Following a board meeting earlier today, the FDIC issued revisions to a proposed rule for assessing deposit insurance premiums on banks with under $10 billion in assets. The proposal incorporates several of ABA’s recommendations on the earlier proposal issued last July, including the elimination of an assessment penalty for funding with reciprocal deposits or Federal Home Loan Bank advances.
“We appreciate that the FDIC considered all of our issues with the earlier proposal and incorporated several of our suggestions. We are evaluating the latest version to see if it now fairly allocates assessments by risk,” said ABA senior economist Rob Strand.
In response to numerous comments from bankers across the country, the revised proposal would not factor core deposit funding into assessments (which would punish banks for funding with reciprocal deposits or Federal Home Loan Bank advances). Under the updated rule, funding with brokered deposits – not counting reciprocal deposits for well capitalized banks with CAMELS of 1 or 2 – in excess of 10 percent of assets would lead to higher assessments (and the existing “brokered deposit adjustment” would be eliminated).
As supported by ABA, the revised proposal would also adopt a fairer standard for assessing growth; assets would have to grow more than 10 percent over a one-year period to trigger higher assessments, meaning that fewer banks will be penalized for healthy, well-managed growth.
The new proposal would not alter the loan portfolio factor from the earlier proposal, which ABA criticized as being “of questionable value” in forecasting bank failures, since it does not account for the quality of credit underwriting, portfolio management and risk hedging. However, the proposal would cap assessment rates by CAMELS rating, which ABA supported, potentially limiting the impact of the loan portfolio factor and the weighting for the tier 1 core capital ratio, which ABA also objected to earlier.

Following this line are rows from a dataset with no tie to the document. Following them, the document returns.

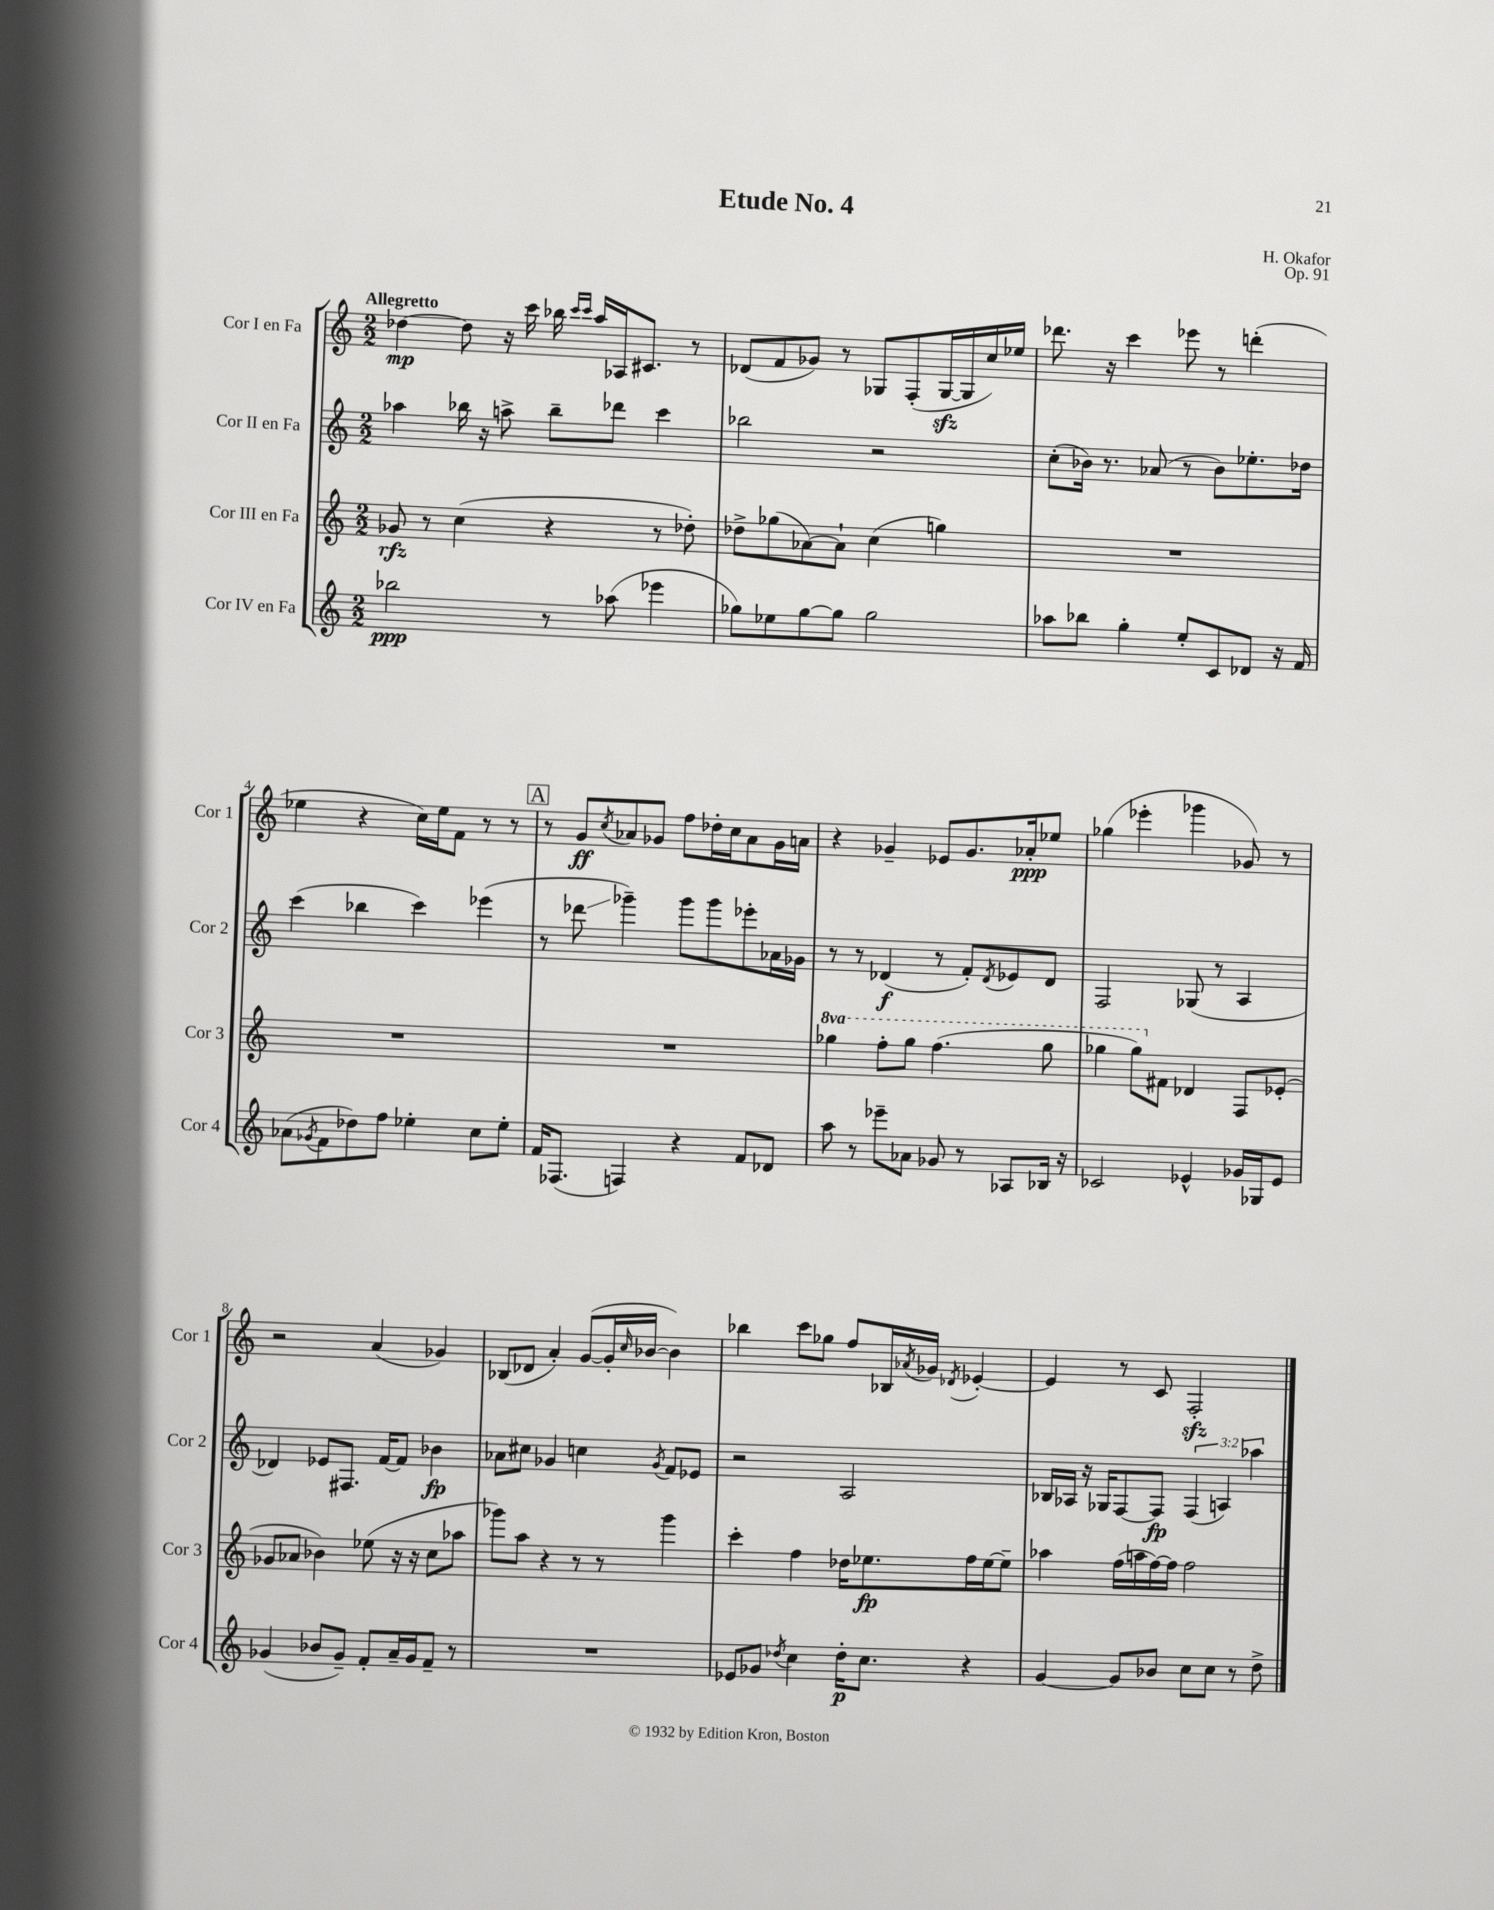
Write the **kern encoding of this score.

**kern	**kern	**kern	**kern
*staff4	*staff3	*staff2	*staff1
*clefG2	*clefG2	*clefG2	*clefG2
*k[]	*k[]	*k[]	*k[]
*M2/2	*M2/2	*M2/2	*M2/2
2bb-	8g-	4aa-	[4dd-
.	8r	.	.
.	(4cc	16bb-	8dd-]
.	.	16r	.
.	.	8aa^	16r
.	.	.	16ccc
8r	4r	8bb-~	16bb-
.	.	.	16qqccc
.	.	.	16qqccc
.	.	.	16aa
(8aa-	.	8ddd-	16A-
.	.	.	8.c#
4eee-	8r	4ccc	.
.	8dd-')	.	8r
=	=	=	=
8gg-)	8dd-^	2bb-	(8d-
8ee-	(8gg-	.	8f
[8gg-	[8a-)	.	8g-)
8gg-]	8a-`]	.	8r
2gg-	(4cc	2r	8G-
.	.	.	(8F'
.	4gg)	.	[16G-
.	.	.	16G-]
.	.	.	16cc)
.	.	.	16ee-
=	=	=	=
8aa-	1r	(8cc'	8.ddd-
8bb-	.	16b-)	.
.	.	8.r	16r
4gg'	.	.	4ccc
.	.	(8a-	.
8ee'	.	8r	8eee-
8c	.	8b-)	8r
8d-	.	8.ee-'	(4ddd'
16r	.	.	.
16f	.	16dd-	.
=	=	=	=
(8a-	1r	(4ccc	4ee-
8qg-	.	.	.
8f	.	.	.
8dd-)	.	4bb-	4r
8ff	.	.	.
4ee-'	.	4ccc)	16cc)
.	.	.	16ee-
.	.	.	8f
8cc	.	(4eee-	8r
8ee-'	.	.	8r
=	=	=	=
16f	1r	8r	8r
(8.F-	.	.	.
.	.	8ddd-	8g
.	.	.	8qcc
4F)	.	4ggg-~)	8a-
.	.	.	8g-
4r	.	8ggg-	8ff
.	.	8ggg-	16dd-'
.	.	.	16cc
8f	.	8eee-'	8a-
8d-	.	16a-	16g-
.	.	16g-	16a
=	=	=	=
8aa	4ggg-	8r	4r
8r	.	8r	.
8eee-~	8fff'	(4d-	4g-~
8a-	8ggg-	.	.
8g-	(4.fff	8r	8e-
8r	.	8f')	8.g-
.	.	8qd-	.
8A-	.	8e-	.
.	.	.	16a-'
16B-	8ggg-	8d-	8ee-
16r	.	.	.
=	=	=	=
2c-	4ggg-	2F	(4gg-
.	8ggg-)	.	4eee-'
.	8f#	.	.
4e-^^	4d-	(8G-	4ggg-
.	.	8r	.
16g-	8F	4A	8g-)
16G-	.	.	.
8e-	(8e-'	.	8r
=	=	=	=
(4g-	8g-	4d-)	2r
.	8a-	.	.
8b-	4b-)	8e-	.
8g-~)	.	8.F#	.
8f'	(8ee-	.	(4a
.	.	[16f	.
16a~	16r	8f]	.
16g-	16r	.	.
8f~	8cc	4b-	4g-)
8r	8aa-	.	.
=	=	=	=
1r	8ggg-)	8a-	(8B-
.	8aa	8cc#	8d-
.	4r	4g-	4a')
.	8r	4cc	([8g
.	8r	.	16g']
.	.	.	16qqcc
.	.	.	[16b-
.	.	8qg-	.
.	4ggg-	8f	4b-])
.	.	8e-	.
=	=	=	=
8e-	4ccc'	2r	4bb-
8g-	.	.	.
8qdd-	.	.	.
4cc	4ff	.	8ccc
.	.	.	8gg-
16dd-'	16dd-	2A	8ff
8.cc	8.ee-	.	.
.	.	.	16B-
.	.	.	8qa-
.	.	.	16g-
.	.	.	8qd-
4r	16ff	.	[4e-'
.	[16ee-	.	.
.	8ee-~]	.	.
=	=	=	=
[4g	4aa-	16B-	4e-]
.	.	16A-	.
.	.	16r	.
.	.	16G-	.
8g]	(16ff	[8F	8r
.	16aa	.	.
8b-	[16ff)	8F]	8c
.	16ff]	.	.
8cc	2ff	(6F	2F'
8cc	.	.	.
.	.	6A)	.
8r	.	.	.
.	.	6aa-	.
8dd^	.	.	.
==	==	==	==
*-	*-	*-	*-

The FDIC will accept comments on the proposal for 30 days following publication in the Federal Register, and posted a calculator for bankers to test the impact on their assessments.
The board also voted today to approve an interim final rule extending the on-site exam cycle for banks with up to $1 billion in assets from 12 months to 18 months, effective immediately. Previously, the 18-month exam cycle was only available to institutions with asset sizes less than $500 million.
This regulatory change — long advocated as part of ABA’s Agenda for America’s Hometown Banks — was included in the year-end highway bill as a result of strong advocacy efforts by ABA and the state associations. The measure will qualify an estimated 617 institutions for the extended exam cycle.
“The 18-month cycle will reduce the burden on well-managed community banks and thrifts,” said Comptroller of the Currency Thomas Curry. “It will also allow the federal banking agencies to focus our supervisory resources on those institutions that need it most.”